WHAT IS EXPECTED => Please copy the lines of the listing from the one with "text A l’issue" through the one with "text Le conseil décide", both included, and reproduce them without any change.

(Labeled box records)
= = = = = = =

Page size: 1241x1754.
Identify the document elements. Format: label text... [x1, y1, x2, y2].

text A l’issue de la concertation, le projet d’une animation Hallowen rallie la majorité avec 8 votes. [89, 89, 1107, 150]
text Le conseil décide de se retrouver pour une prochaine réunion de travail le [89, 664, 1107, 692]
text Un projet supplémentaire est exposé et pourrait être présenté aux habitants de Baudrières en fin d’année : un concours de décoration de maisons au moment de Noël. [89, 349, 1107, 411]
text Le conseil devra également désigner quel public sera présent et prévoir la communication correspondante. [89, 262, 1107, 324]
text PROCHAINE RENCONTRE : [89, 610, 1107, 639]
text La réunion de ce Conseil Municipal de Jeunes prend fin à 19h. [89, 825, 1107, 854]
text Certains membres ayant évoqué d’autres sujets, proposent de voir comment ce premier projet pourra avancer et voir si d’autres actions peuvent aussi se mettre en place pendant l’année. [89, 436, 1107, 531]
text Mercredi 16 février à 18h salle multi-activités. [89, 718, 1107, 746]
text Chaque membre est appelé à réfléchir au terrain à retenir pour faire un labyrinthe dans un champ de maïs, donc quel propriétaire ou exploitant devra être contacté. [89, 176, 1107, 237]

= = = = = = =

RESULT FOR THIS TASK =>
text A l’issue de la concertation, le projet d’une animation Hallowen rallie la majorité avec 8 votes. [89, 89, 1107, 150]
text Le conseil décide de se retrouver pour une prochaine réunion de travail le [89, 664, 1107, 692]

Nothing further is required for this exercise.